▶ [What the task requires]: Locate every line in the items below that contains the string "para", and copy each of those lines.

▶ [Material for this exercise]:
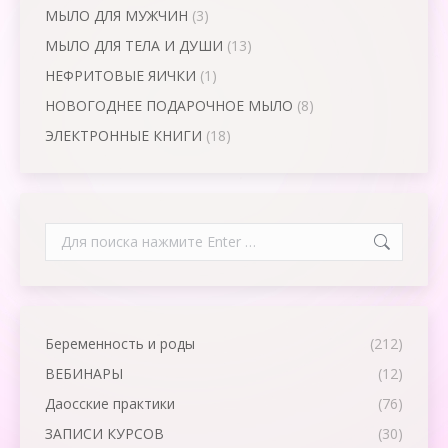
МЫЛО ДЛЯ МУЖЧИН
(3)
МЫЛО ДЛЯ ТЕЛА И ДУШИ
(13)
НЕФРИТОВЫЕ ЯИЧКИ
(1)
НОВОГОДНЕЕ ПОДАРОЧНОЕ МЫЛО
(8)
ЭЛЕКТРОННЫЕ КНИГИ
(18)
Search:
Беременность и роды
(212)
ВЕБИНАРЫ
(12)
Даосские практики
(76)
ЗАПИСИ КУРСОВ
(30)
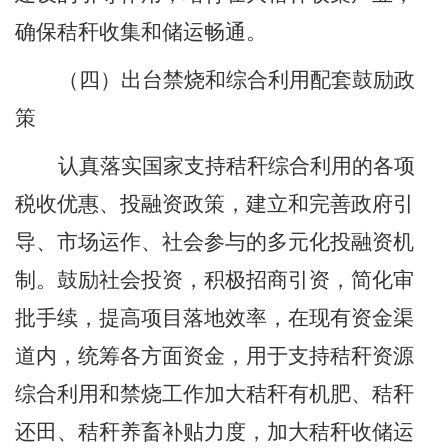
确保秸秆收集和储运畅通。
（四）出台禁烧和综合利用配套鼓励政
策
认真落实国家支持秸秆综合利用的各项
税收优惠、投融资政策，建立和完善政府引
导、市场运作、社会参与的多元化投融资机
制。鼓励社会投资，积极招商引资，简化审
批手续，提高项目落地效率，在现有资金渠
道内，统筹各方面资金，用于支持秸秆资源
综合利用和禁烧工作加大秸秆有机肥、秸秆
还田、秸秆养畜补贴力度，加大秸秆收储运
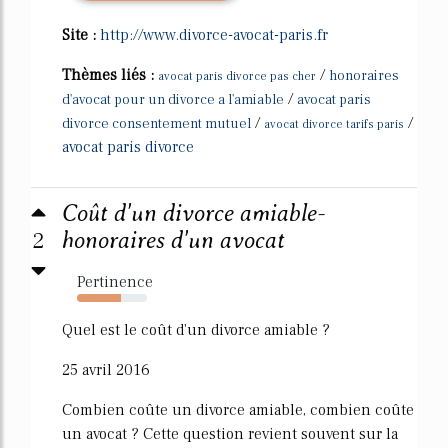
Site :
http://www.divorce-avocat-paris.fr
Thèmes liés :
/
honoraires
avocat paris divorce pas cher
/
d'avocat pour un divorce a l'amiable
avocat paris
/
/
divorce consentement mutuel
avocat divorce tarifs paris
avocat paris divorce
Coût d'un divorce amiable-
2
honoraires d'un avocat
Pertinence
63%
Quel est le coût d'un divorce amiable ?
25 avril 2016
Combien coûte un divorce amiable, combien coûte
un avocat ? Cette question revient souvent sur la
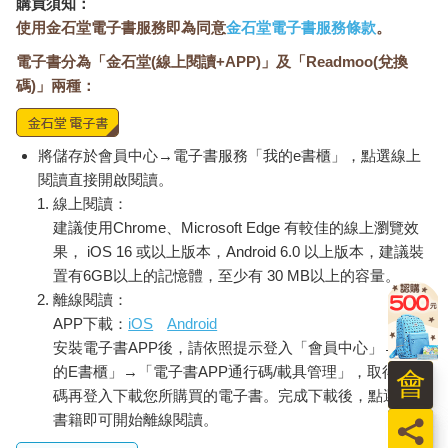
購買須知：
著。
使用金石堂電子書服務即為同意
金石堂電子書服務條款
。
近年來隨著性別平權觀念的推展，與傳統刻板性別印象之間產生
電子書分為「金石堂(線上閱讀+APP)」及「Readmoo(兌換
巨大的衝擊，讓這些原本存在於人們心中、被壓抑的性別意識，
浮上檯面成為尖銳對話的引爆點。
碼)」兩種：
那些與性別有關的事，想談談的是，法律改變後，人心變了嗎？
這件事。這些與性別有關的偏差或是犯罪行為，對於人性本善會
帶來基本的破壞，也會讓性別議題成為無所不在的對立談資。
將儲存於會員中心→電子書服務「我的e書櫃」，點選線上
他們的改變、法令的改變、社會的改變、我們的改變，性別這個
閱讀直接開啟閱讀。
議題，永遠都會變，只有這個是不會改變的。
線上閱讀：
建議使用Chrome、Microsoft Edge 有較佳的線上瀏覽效
你歡迎他們回來嗎？
果， iOS 16 或以上版本，Android 6.0 以上版本，建議裝
二○二四年十一月底，在台灣矯正機構中的五九五一六名收容人，
置有6GB以上的記憶體，至少有 30 MB以上的容量。
如果沒有意外或更新的法律詮釋，或快或慢，最後都會回到社
離線閱讀：
會，回到我們身邊，成為社會上完全無法識別的一個普羅之人。
APP下載：
iOS
Android
你歡迎他們回來嗎？在這個問題之前，需要了解的是，你知道他
安裝電子書APP後，請依照提示登入「會員中心」→「我
們一定會回來嗎？你準備好他們回來了嗎？
這是社會大眾的視角與思維。
的E書櫃」→「電子書APP通行碼/載具管理」，取得通行
會
但是，更重要的事情是，這些因為犯罪行為被收容的人們，他們
碼再登入下載您所購買的電子書。完成下載後，點選任一
準備好回來了嗎？他們怎麼看待自己終將回歸社會這個事實？
書籍即可開始離線閱讀。
員
因為擔任犯罪防治系老師的因緣，我有了比大家更多的機會實際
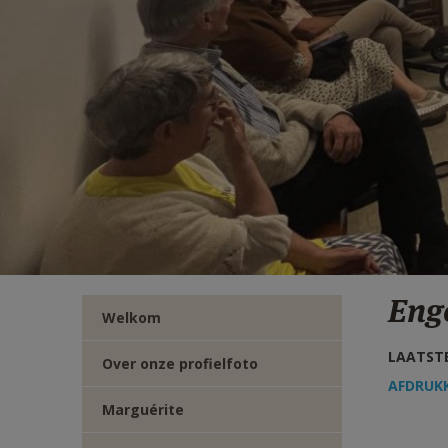
TWITTER
DEEL
VIA
E-
MAIL
Eng
Welkom
LAATSTE
Over onze profielfoto
AFDRUK
Marguérite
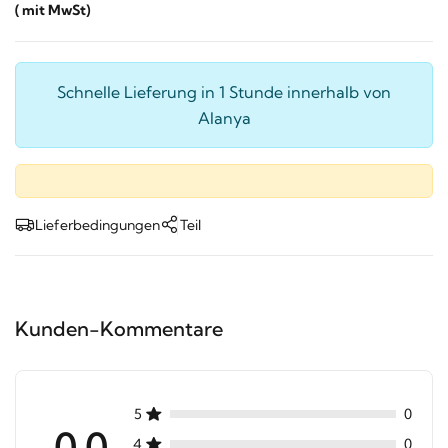
( mit MwSt)
Schnelle Lieferung in 1 Stunde innerhalb von
Alanya
Lieferbedingungen
Teil
Kunden-Kommentare
5
0
0.0
4
0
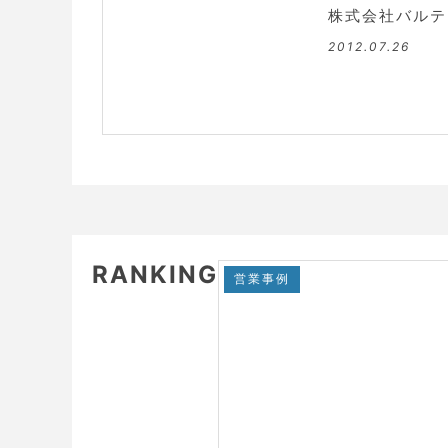
株式会社バルテ
2012.07.26
RANKING
営業事例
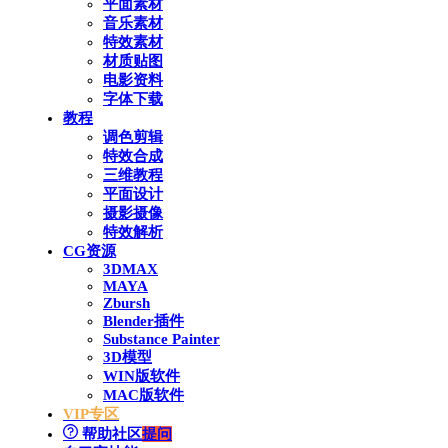
平面素材
音乐素材
特效素材
材质贴图
电影资料
字体下载
教程
调色剪辑
特效合成
三维教程
平面设计
摄影摄像
特效解析
CG资源
3DMAX
MAYA
Zbursh
Blender插件
Substance Painter
3D模型
WIN版软件
MAC版软件
VIP专区
帮助社区
提问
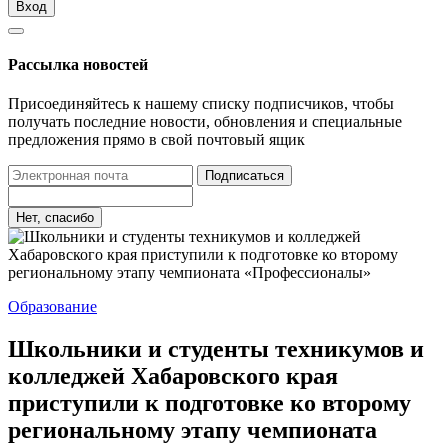
Вход
Рассылка новостей
Присоединяйтесь к нашему списку подписчиков, чтобы
получать последние новости, обновления и специальные
предложения прямо в свой почтовый ящик
Подписаться
Нет, спасибо
Образование
Школьники и студенты техникумов и
колледжей Хабаровского края
приступили к подготовке ко второму
региональному этапу чемпионата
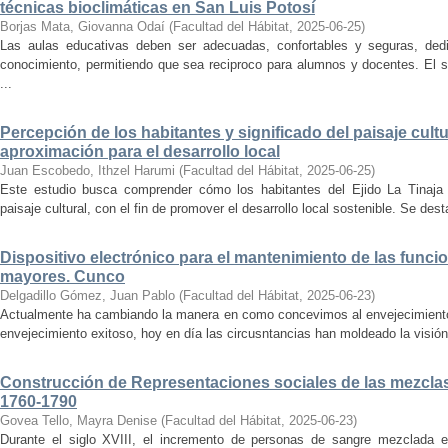
técnicas bioclimáticas en San Luis Potosí
Borjas Mata, Giovanna Odaí
(
Facultad del Hábitat
,
2025-06-25
)
Las aulas educativas deben ser adecuadas, confortables y seguras, dedic
conocimiento, permitiendo que sea reciproco para alumnos y docentes. El s
...
Percepción de los habitantes y significado del paisaje cultu
aproximación para el desarrollo local
Juan Escobedo, Ithzel Harumi
(
Facultad del Hábitat
,
2025-06-25
)
Este estudio busca comprender cómo los habitantes del Ejido La Tinaja p
paisaje cultural, con el fin de promover el desarrollo local sostenible. Se des
Dispositivo electrónico para el mantenimiento de las funci
mayores. Cunco
Delgadillo Gómez, Juan Pablo
(
Facultad del Hábitat
,
2025-06-23
)
Actualmente ha cambiando la manera en como concevimos al envejecimiento
envejecimiento exitoso, hoy en día las circusntancias han moldeado la visión
Construcción de Representaciones sociales de las mezclas
1760-1790
Govea Tello, Mayra Denise
(
Facultad del Hábitat
,
2025-06-23
)
Durante el siglo XVIII, el incremento de personas de sangre mezclada e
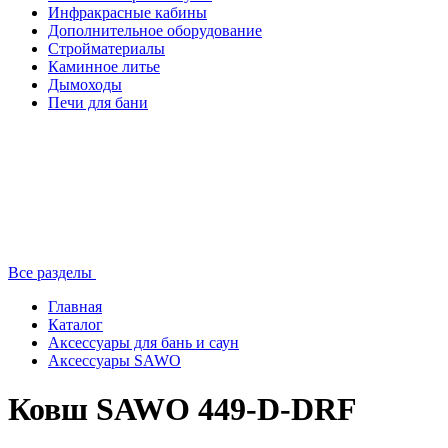
Инфракрасные кабины
Дополнительное оборудование
Стройматериалы
Каминное литье
Дымоходы
Печи для бани
Все разделы
Главная
Каталог
Аксессуары для бань и саун
Аксессуары SAWO
Ковш SAWO 449-D-DRF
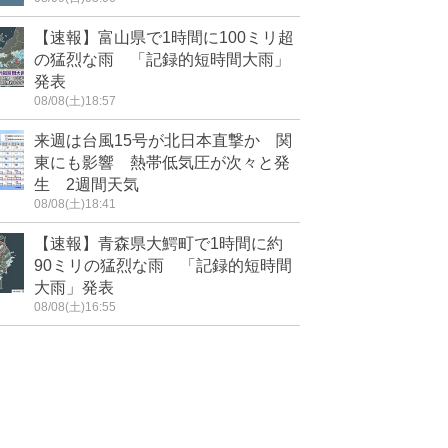
【速報】富山県で1時間に100ミリ超
の猛烈な雨 「記録的短時間大雨」
発表
08/08(土)18:57
来週は台風15号が北日本直撃か 関
東にも影響 熱帯低気圧が次々と発
生 2週間天気
08/08(土)18:41
【速報】青森県大鰐町で1時間に約
90ミリの猛烈な雨 「記録的短時間
大雨」発表
08/08(土)16:55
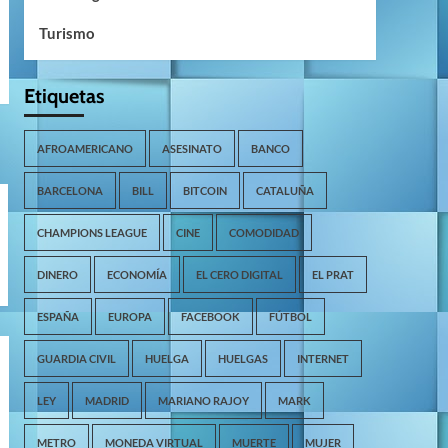
Turismo
Etiquetas
AFROAMERICANO
ASESINATO
BANCO
BARCELONA
BILL
BITCOIN
CATALUÑA
CHAMPIONS LEAGUE
CINE
COMODIDAD
DINERO
ECONOMÍA
EL CERO DIGITAL
EL PRAT
ESPAÑA
EUROPA
FACEBOOK
FÚTBOL
GUARDIA CIVIL
HUELGA
HUELGAS
INTERNET
LEY
MADRID
MARIANO RAJOY
MARK
METRO
MONEDA VIRTUAL
MUERTE
MUJER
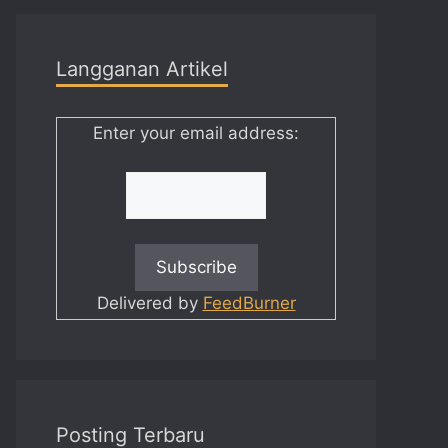
Langganan Artikel
Enter your email address:
Delivered by
FeedBurner
Posting Terbaru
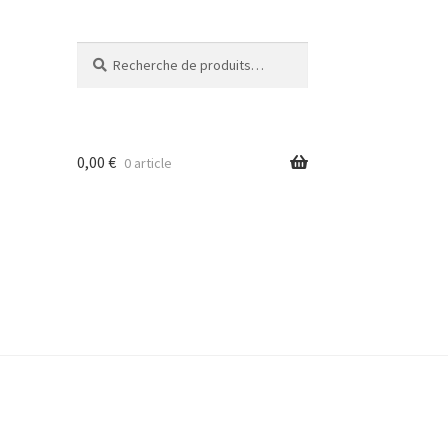
Recherche
Recherche
pour :
0,00
€
0 article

▶ [Your solution]:
conocimiento, permitiendo que sea reciproco para alumnos y docentes. El s
aproximación para el desarrollo local
Dispositivo electrónico para el mantenimiento de las funci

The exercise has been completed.